The vital zone area is only about 10 inches for a kudu in diameter and you have to land the bullet there or else ...you may regret it!
Mother nature has already moved the bullet at 300 yards 8.1" and 5.9" away from where you aimed in terms of bullet drop and wind drift.
In addition, if you can shoot a 1" group @ 100 yards, then that becomes 3 inches out at 300 yards - that is the practical reality.
So, this inaccuracy should be added to the bullet drop and wind drift factor - you get the picture? I have not even mentioned the fact that hot loads, that cause more recoil, could cause the hunter to flinch.
Shot placement is of vital importance for one shot kills.
The 300 H&H is making a strong come back in South Africa due to all the negatives associated with the faster magnums. Generally speaking, people that have used the 300 Win Mag with 180 Gr bullets at 2,960 fps are not impressed - it is too fast for big game at the distances that they are shot at.

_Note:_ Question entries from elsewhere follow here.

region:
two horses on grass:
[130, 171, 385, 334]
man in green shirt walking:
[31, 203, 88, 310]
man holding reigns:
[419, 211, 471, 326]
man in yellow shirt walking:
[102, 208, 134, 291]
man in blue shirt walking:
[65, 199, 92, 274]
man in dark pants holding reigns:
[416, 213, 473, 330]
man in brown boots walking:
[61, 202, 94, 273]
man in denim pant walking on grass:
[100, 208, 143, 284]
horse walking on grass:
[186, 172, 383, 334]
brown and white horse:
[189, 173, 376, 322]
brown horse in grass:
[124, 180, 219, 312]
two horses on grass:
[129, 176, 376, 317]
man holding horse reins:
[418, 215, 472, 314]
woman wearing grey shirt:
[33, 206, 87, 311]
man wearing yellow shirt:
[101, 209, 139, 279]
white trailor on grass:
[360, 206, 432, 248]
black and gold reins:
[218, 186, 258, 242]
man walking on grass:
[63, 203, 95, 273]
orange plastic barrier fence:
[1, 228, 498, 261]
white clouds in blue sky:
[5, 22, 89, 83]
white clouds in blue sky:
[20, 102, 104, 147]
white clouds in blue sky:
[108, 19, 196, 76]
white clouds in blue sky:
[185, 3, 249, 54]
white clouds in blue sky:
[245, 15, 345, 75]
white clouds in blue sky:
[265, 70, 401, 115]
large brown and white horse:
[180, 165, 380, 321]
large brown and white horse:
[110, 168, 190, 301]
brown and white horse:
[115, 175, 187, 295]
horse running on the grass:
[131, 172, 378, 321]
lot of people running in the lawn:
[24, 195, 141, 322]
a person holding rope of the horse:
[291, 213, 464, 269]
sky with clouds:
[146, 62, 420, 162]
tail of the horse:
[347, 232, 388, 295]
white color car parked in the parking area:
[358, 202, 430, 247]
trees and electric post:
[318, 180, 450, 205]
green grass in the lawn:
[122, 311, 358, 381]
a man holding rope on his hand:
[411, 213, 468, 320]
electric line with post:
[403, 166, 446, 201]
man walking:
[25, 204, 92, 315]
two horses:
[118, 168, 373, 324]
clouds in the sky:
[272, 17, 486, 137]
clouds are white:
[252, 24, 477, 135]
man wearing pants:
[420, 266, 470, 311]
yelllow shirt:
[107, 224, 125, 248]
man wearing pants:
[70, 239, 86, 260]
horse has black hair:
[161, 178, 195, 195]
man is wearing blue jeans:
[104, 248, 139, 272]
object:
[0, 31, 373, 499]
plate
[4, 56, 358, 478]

I now wish to stack the 180 grain bullet up against the 200 grainer so we can see if there is a real benefit to shoot the faster and lighter bullet.

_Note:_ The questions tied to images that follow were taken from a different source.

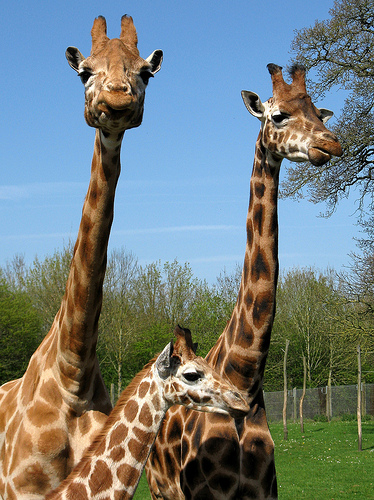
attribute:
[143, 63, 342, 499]
giraffe — adult, looking away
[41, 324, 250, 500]
giraffe — young, small, looking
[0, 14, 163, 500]
giraffe — adult, looking at us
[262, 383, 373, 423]
fence — chain link, retaining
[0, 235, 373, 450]
wooded area — green, distant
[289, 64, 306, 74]
tip — black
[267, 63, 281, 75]
tip — black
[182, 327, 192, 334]
tip — black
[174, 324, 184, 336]
tip — black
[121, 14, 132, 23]
tip — black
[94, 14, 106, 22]
tip — black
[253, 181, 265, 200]
marking — orange, black, brown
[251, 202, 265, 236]
marking — orange, black, brown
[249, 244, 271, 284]
marking — orange, black, brown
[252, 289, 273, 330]
marking — orange, black, brown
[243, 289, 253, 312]
marking — orange, black, brown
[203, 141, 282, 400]
neck — long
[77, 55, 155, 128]
face — snarling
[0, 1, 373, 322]
sky — clear, blue, light blue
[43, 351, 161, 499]
mane — orange-brown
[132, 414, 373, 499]
grass — green, lush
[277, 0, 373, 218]
tree — green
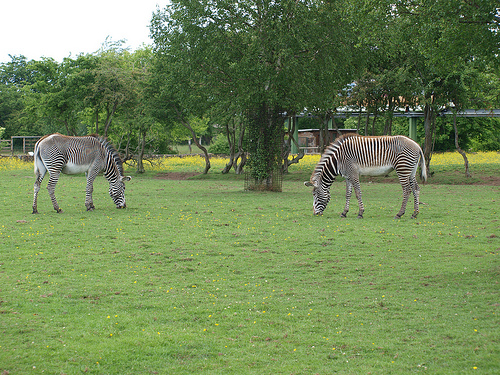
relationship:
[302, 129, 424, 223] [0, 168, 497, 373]
zebra standing in field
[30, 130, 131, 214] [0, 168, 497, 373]
zebra standing in field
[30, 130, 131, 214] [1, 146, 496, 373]
zebra grazing grass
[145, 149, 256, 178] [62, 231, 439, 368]
yellow flowers in grass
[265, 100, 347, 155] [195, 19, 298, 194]
house behind trees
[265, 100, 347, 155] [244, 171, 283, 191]
house behind foilage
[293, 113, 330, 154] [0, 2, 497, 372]
building in park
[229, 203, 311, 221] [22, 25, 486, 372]
wall in park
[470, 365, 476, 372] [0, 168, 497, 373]
flowers in field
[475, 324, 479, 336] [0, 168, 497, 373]
flowers in field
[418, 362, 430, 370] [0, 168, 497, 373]
flowers in field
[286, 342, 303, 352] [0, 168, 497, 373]
flowers in field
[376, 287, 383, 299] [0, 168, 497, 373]
flowers in field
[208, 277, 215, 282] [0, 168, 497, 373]
flower in field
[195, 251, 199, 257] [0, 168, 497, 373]
flower in field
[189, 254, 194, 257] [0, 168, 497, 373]
flower in field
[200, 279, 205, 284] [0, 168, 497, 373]
flower in field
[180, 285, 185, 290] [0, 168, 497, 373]
flower in field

Let us use typical velocities for the 300 H&H in both loads and let us use Speer Spitzer bullets of which the details are as follows:-
180 Gr 2,850 Fps BC = .462
200 Gr 2,700 Fps BC = .556
Bullet Drop - in inches 100 Yds 200 Yds 300 Yds 400 Yds
180 Gr Bullet 4.2 5.0 0.0 -11.7
200 Gr Bullet 4.6 5.4 0.0 -12.4
Wind Drift - in inches
180 Gr Bullet 0.7 2.9 6.7 12.4
200 Gr Bullet 0.6 2.6 5.9 10.9
The 200 grain bullet only drops 0.7 of an inch more than the 180 grainer at a distance of 400 yards. Most people battle to shoot a 0.7 inch grouping at a 100 yards! As far as wind deflection goes, we see that the heavier bullet is superior by 1.5 inches at 400 yards.
So, in my opinion, there is absolutely no gain to be had by shooting a 180 grain bullet at a faster velocity, as it gets negated by the better ballistic coefficient of the 200 grainer.
At 300 yards, there is practically no difference at all.
Sure, the 300 Remington Ultra Magnum would shoot flatter than the 300 H&H and I would bet that most Americans would opt to shoot the 180 grainers at 3,320 fps in preference to the 200 grainers at 3,025 fps as they have been conditioned to believe that more velocity will give them the edge - perhaps so for distances beyond 400 yards.
300 H&H rifles are scarce and must be custom built if you want one.
I believe Dakota Arms in the USA are still making the this old British calibre.
If you cannot kill your quarry with a 200 grainer at 2,700 fps then your hunting skill need some honing or you need to take up fly-fishing instead. In fact, my favorite load with the 200 gr bullet is at 2,600 fps as I limit my shots to 250 yards, there is less strain on my rifle and I make it easier for my bullets to perform as unnecessary energy placed on the bullet is destructive on the bullet.
The gun world media conditions us to believe that we need faster and faster magnums as the time passes by. My contention is that Remington has now created a Mona Lisa with a moustache with their Ultra Magnum!
In closing, I wish to go back in time ... it was 1939, the chill of war already settling like a cold, damp fog over Europe when John Taylor wrote the first lines to his book:
"It is an astonishing thing how little the average sportsman in Africa knows about the rifles he uses. It is only a trifling exaggeration to say that all he really does know about them, is that a bullet comes out of the end that has a hole in it!"
Today, more than 60 years later, these famous words seems to fit the American manufacturers as well ... as they are the ones who supply the gullible novice hunters with their latest and greatest rifles.